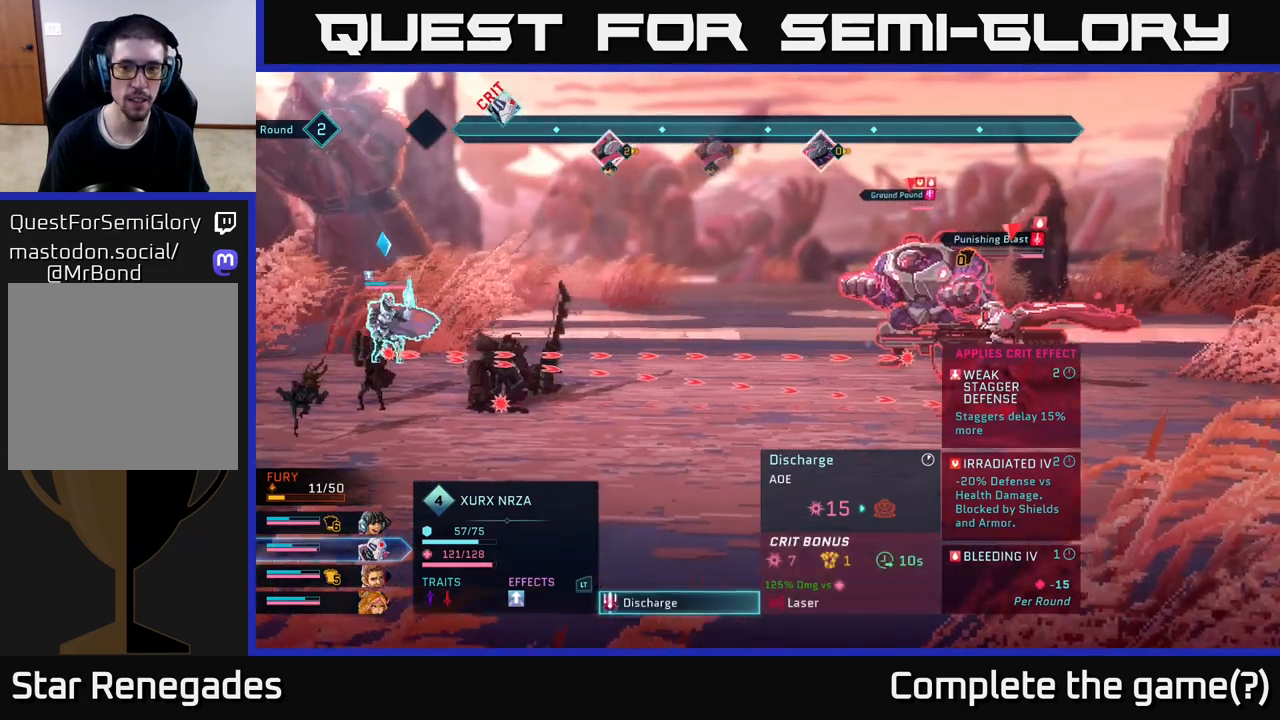
{"buttons": [], "left_stick": "center", "right_stick": "center", "events": [[133, "left_stick", "center"]]}
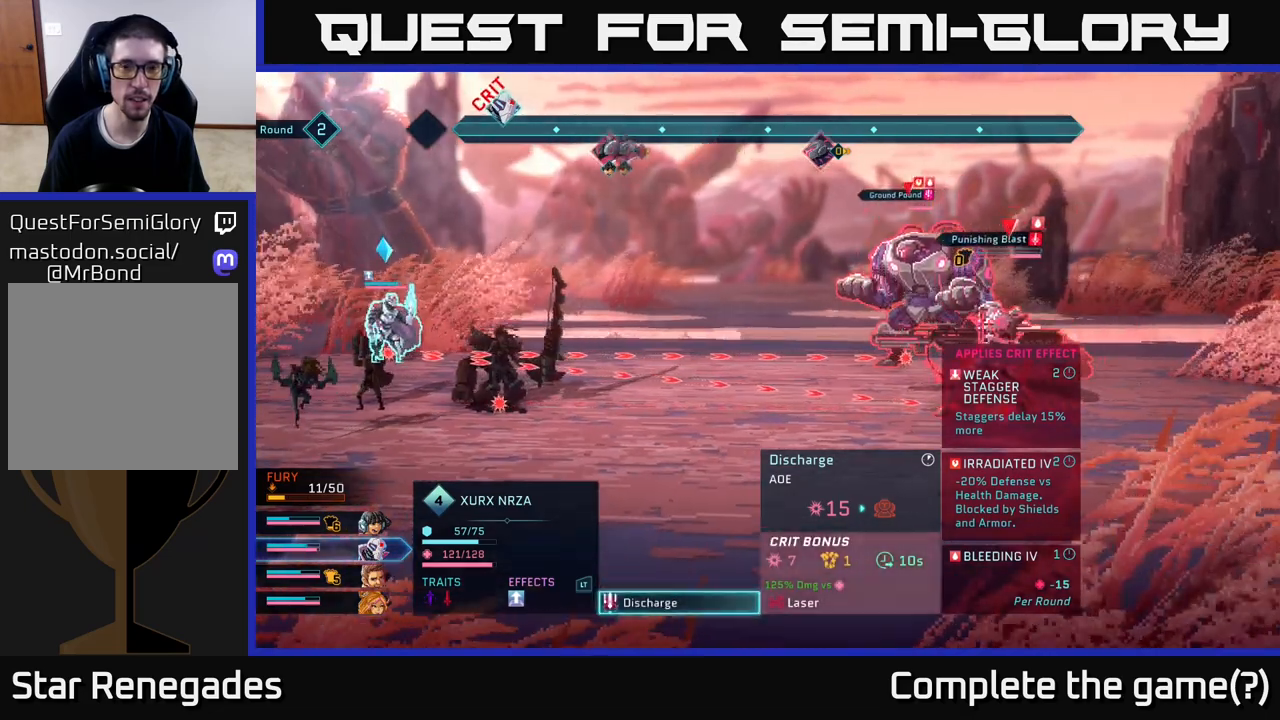
{"buttons": [], "left_stick": "center", "right_stick": "center", "events": []}
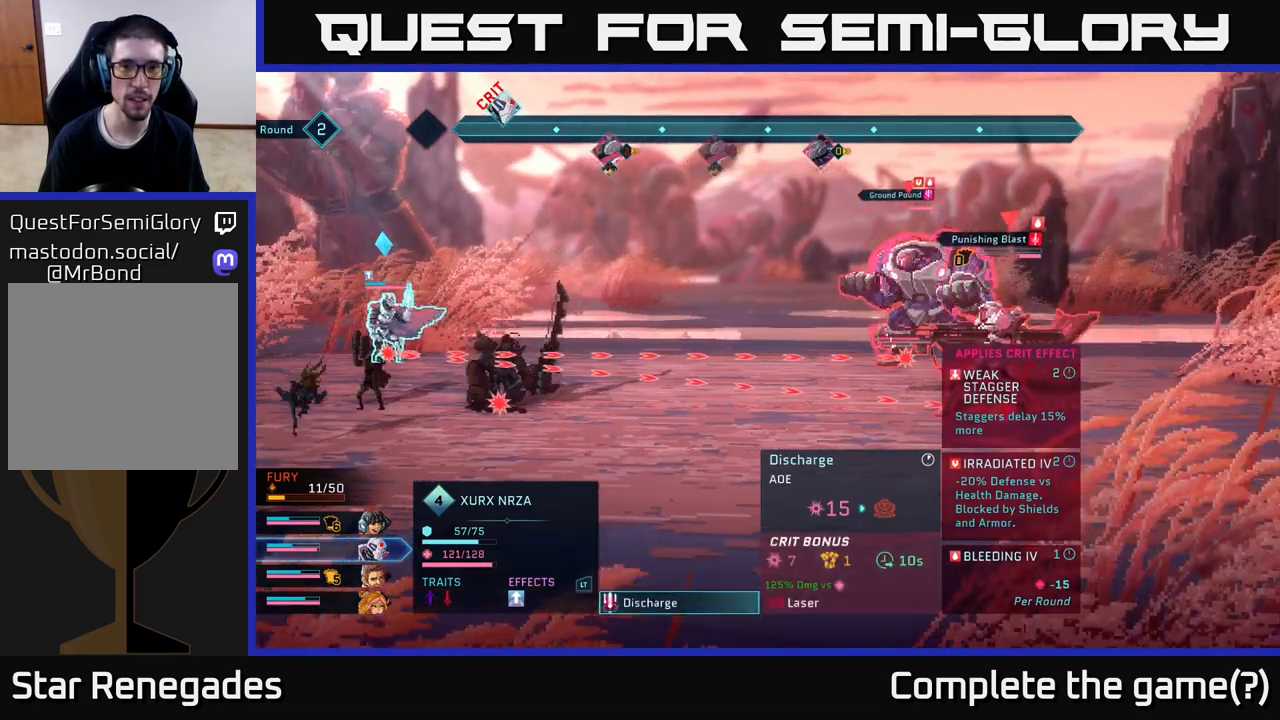
{"buttons": [], "left_stick": "down", "right_stick": "center", "events": [[83, "B", "down"], [183, "B", "up"], [500, "left_stick", "down"]]}
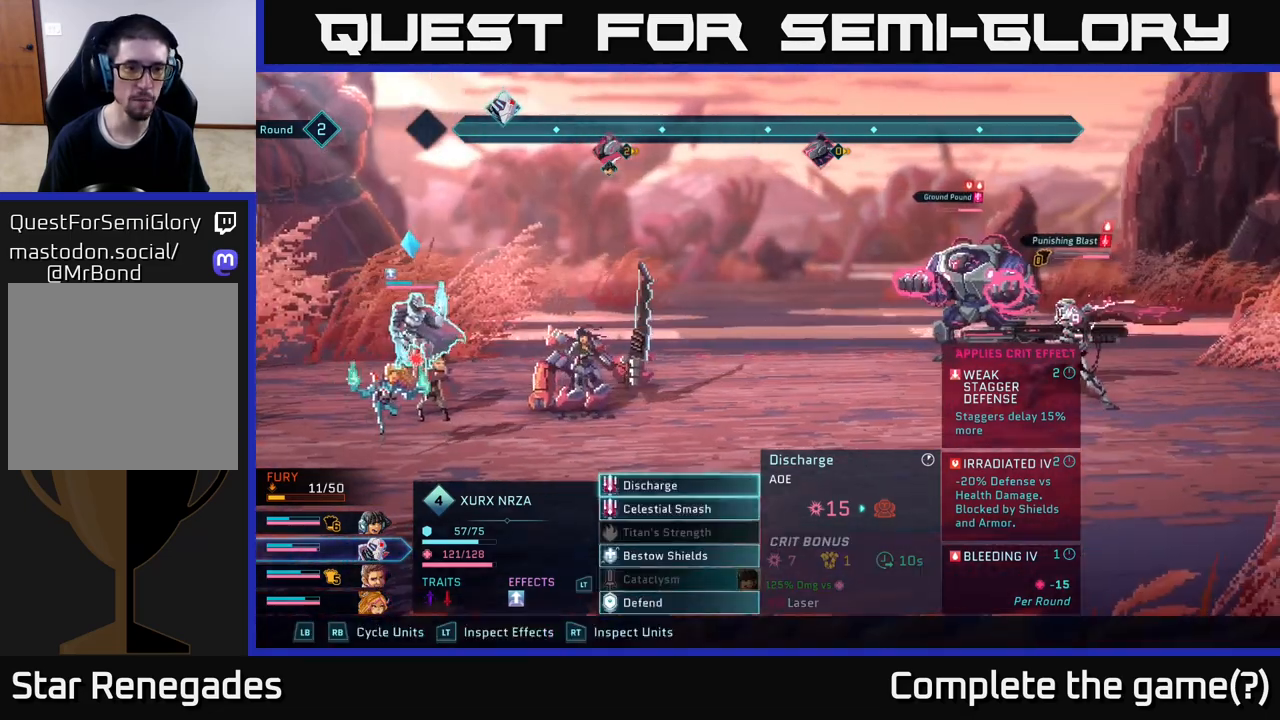
{"buttons": [], "left_stick": "center", "right_stick": "center", "events": [[217, "left_stick", "center"]]}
• • • •
#### [Exercise goal]
The whole listing must be restated word for word. Leave out any pictures.

#### [Written answer]
{"buttons": [], "left_stick": "center", "right_stick": "center", "events": [[133, "left_stick", "center"]]}
{"buttons": [], "left_stick": "center", "right_stick": "center", "events": []}
{"buttons": [], "left_stick": "down", "right_stick": "center", "events": [[83, "B", "down"], [183, "B", "up"], [500, "left_stick", "down"]]}
{"buttons": [], "left_stick": "center", "right_stick": "center", "events": [[217, "left_stick", "center"]]}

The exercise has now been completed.